"250 Servers in a box." That's how Nvidia describes the DGX-1 — the world's first commercially available supercomputer specifically built for deep learning. Packing in eight Tesla P100 GPUs that are capable of delivering up to 170 teraflops at peak performance, it is hands-down the most powerful system Nvidia has ever brought to market. We took some snapshots of this AI behemoth on the GTC showroom floor.
The DGX-1 is pre-built supercomputer boasting eight 16GB Tesla GPUs, a 7TB SSD, Dual 10GbE Quad InfiniBand 100Gb networking, an NVLink Hybrid Cube Mesh and a pair of Xeon processors. In terms of raw computing power, it represents an astonishing 12x speed-up over the previous year. According to Nvidia, it provides the throughput of 250 CPU-based servers, networking, cables and racks: all in a single box.
In addition to the aforementioned hardware, the unit comes pre-loaded with deep learning software and development tools for speedier deployment. This includes Nvidia's Deep Learning GPU Training System (DIGITS), CUDA Deep Neural Network library (cuDNN) version 5, Caffe, Theano, Torch and a range of cloud management tools, software updates and a repository for containerized applications.
The aforementioned hardware and software essentially arms researchers and data scientists with the requisite power for deep learning on a massive scale. This will allow AI systems to be trained much faster than ever before.
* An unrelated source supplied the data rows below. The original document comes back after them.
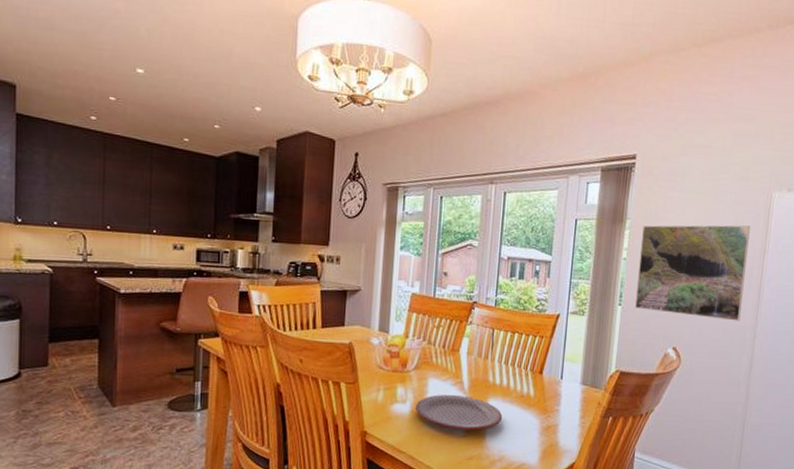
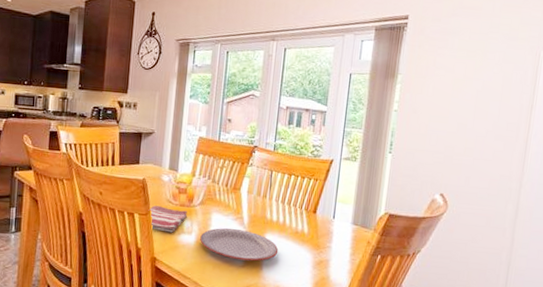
dish towel: none [356,372,401,403] -> present [148,205,187,233]
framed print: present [634,225,750,321] -> none [404,80,518,172]

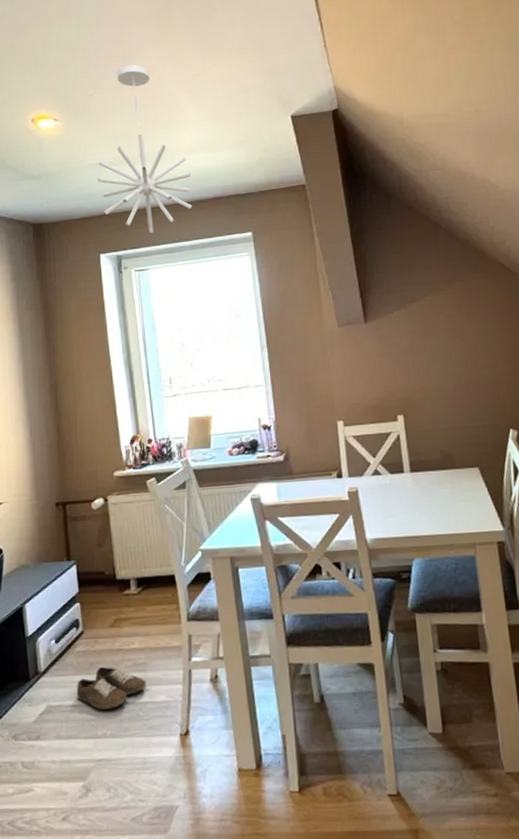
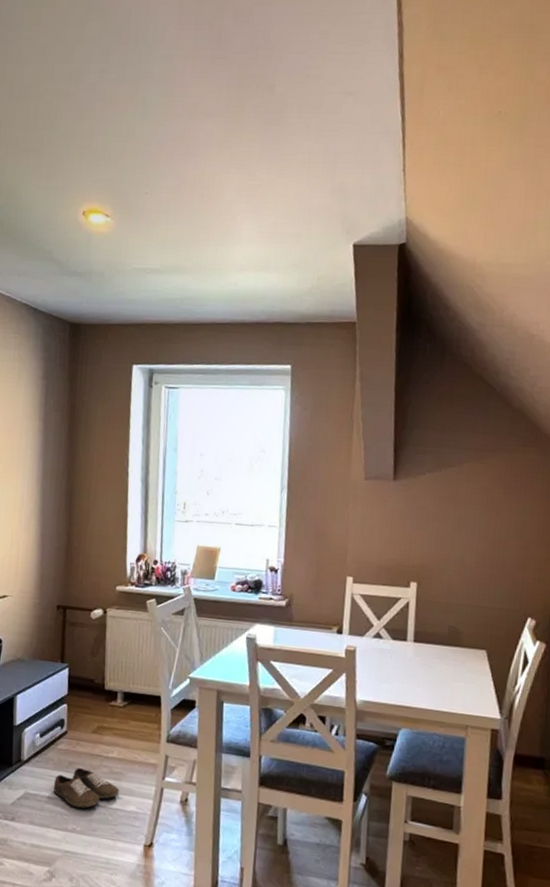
pendant light: present [98,65,192,233] -> none [141,165,238,351]

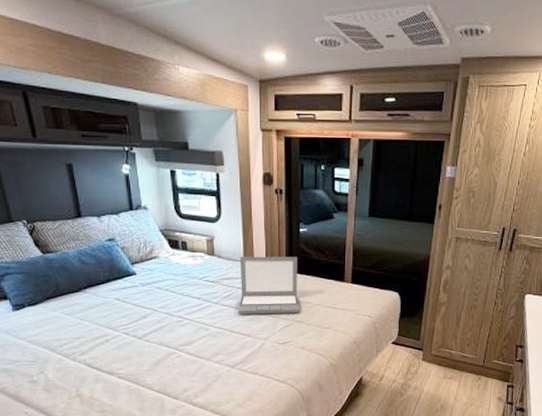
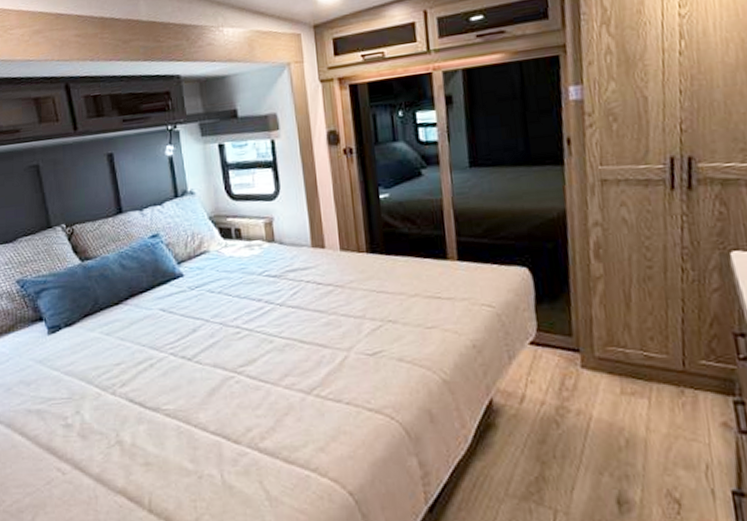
laptop: present [237,256,299,315] -> none [307,232,390,319]

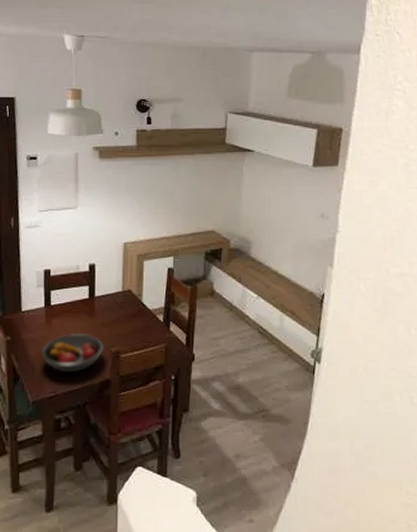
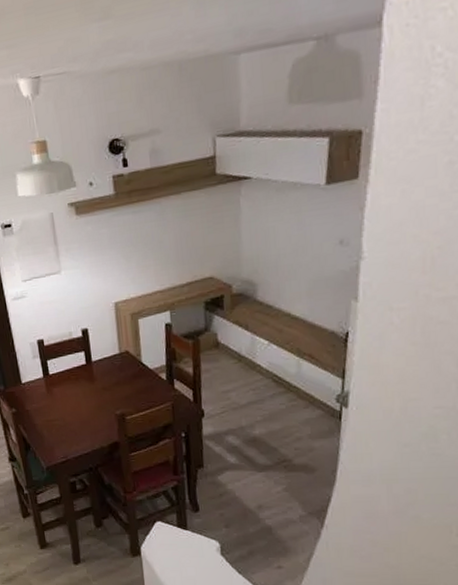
fruit bowl: present [42,334,104,373] -> none [47,399,108,439]

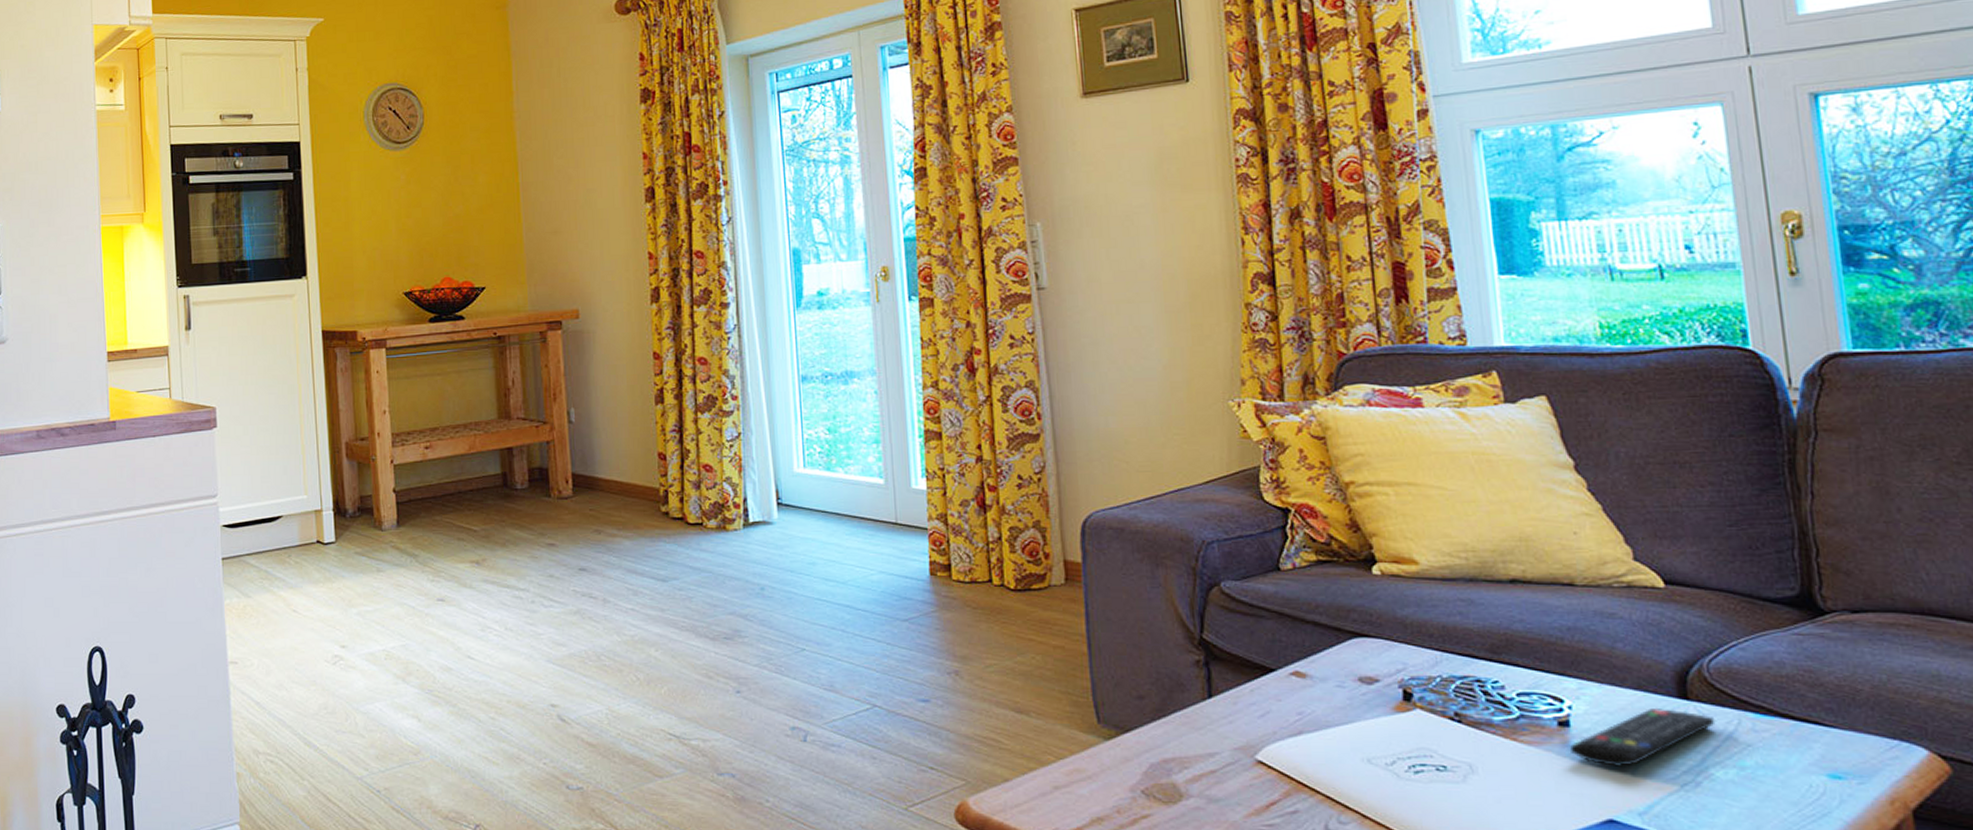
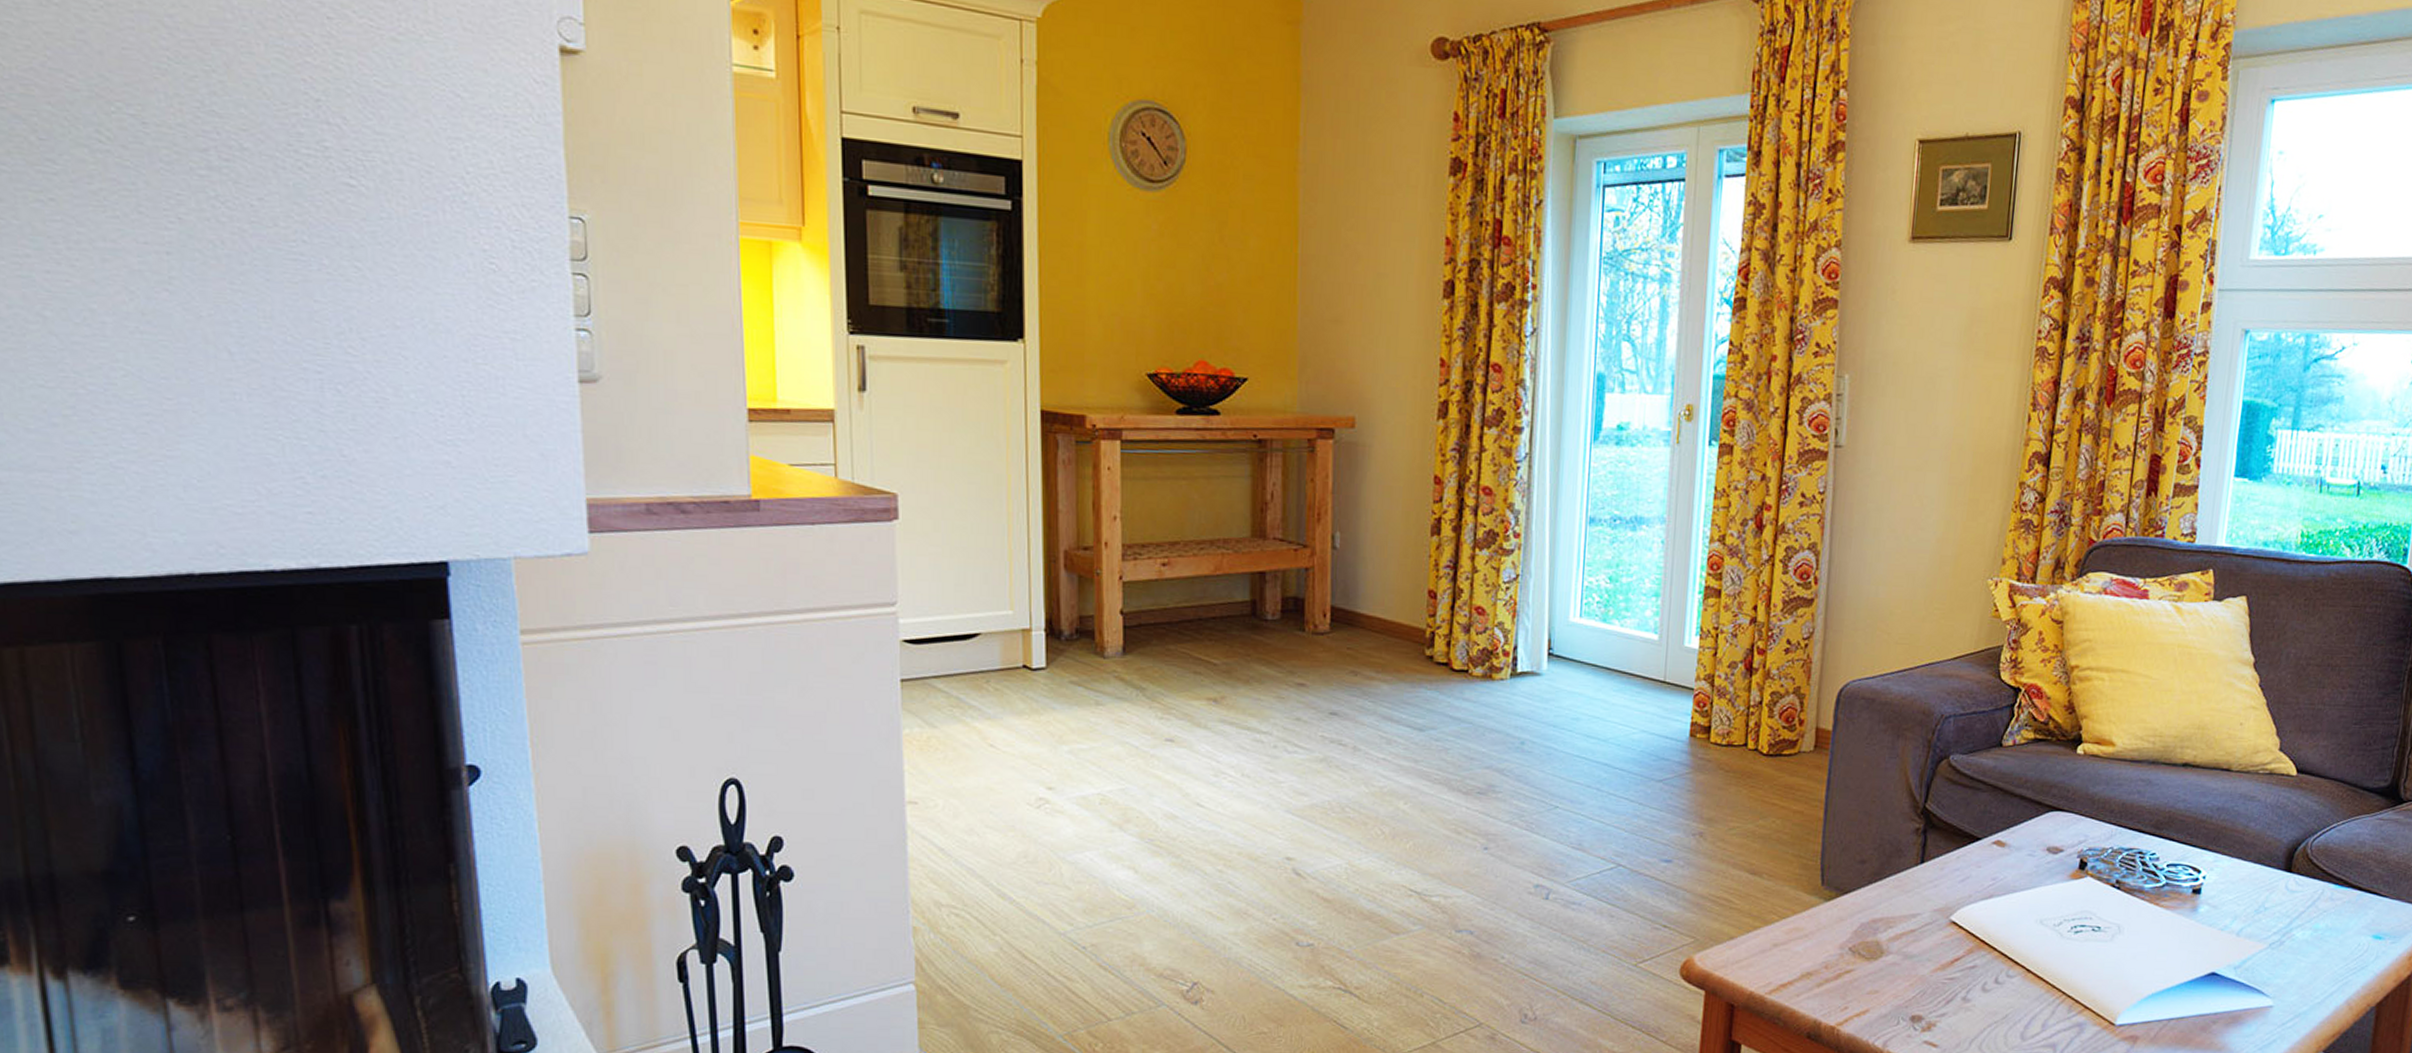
remote control: present [1569,707,1716,767] -> none [2195,878,2306,928]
As Nvidia CEO Jen-Hsun Huang explained during the DGX-1's unveiling: "Data scientists and AI researchers today spend far too much time on home-brewed high performance computing solutions. The DGX-1 is easy to deploy and was created for one purpose: to unlock the powers of superhuman capabilities and apply them to problems that were once unsolvable."
Most of the power behind the DGX-1 comes from its eight Tesla P100 graphics cards. As the first full GPU based on Nvidia's Pascal architecture, these units are just as formidable as they look. Adhering to the TSMC 16nm FinFET manufacturing process, each GPU sports a core clock of 1328MHz, high-capacity HBM2 memory, 720GB/s of memory bandwidth, 64 FP32 CUDA cores and a die that packs in 15.3 billion transistors.
Each GPU provides 10.6 teraflops of single precision floating point performance; a 3.7TB boost over the enthusiast-level Titan X. But the real performance comes from NVLink interconnect support, which allows multiple GPUs to connect directly to each other for maximum application scalability. This is like PCI Express on steroids.
If you're wondering how this thing would fare as a gaming system, forget about it: Tesla GPUs are aimed strictly at enterprise customers — they don't even come with HDMI or DisplayPort outputs which means you can't connect them to a monitor. Plus, there's also the $129,000 price tag to worry about.
Stanford University, Berkely, NYU and the University of Oxford will be among the first institutions to get DGX-1s. Nvidia will also be partnering with Massachusetts General Hospital to bring the power of DGX-1 to medical research; specifically in the areas of radiology, pathology and genomics.
Chris Jager travelled to GTC 2015 in San Jose, California as a guest of Nvidia.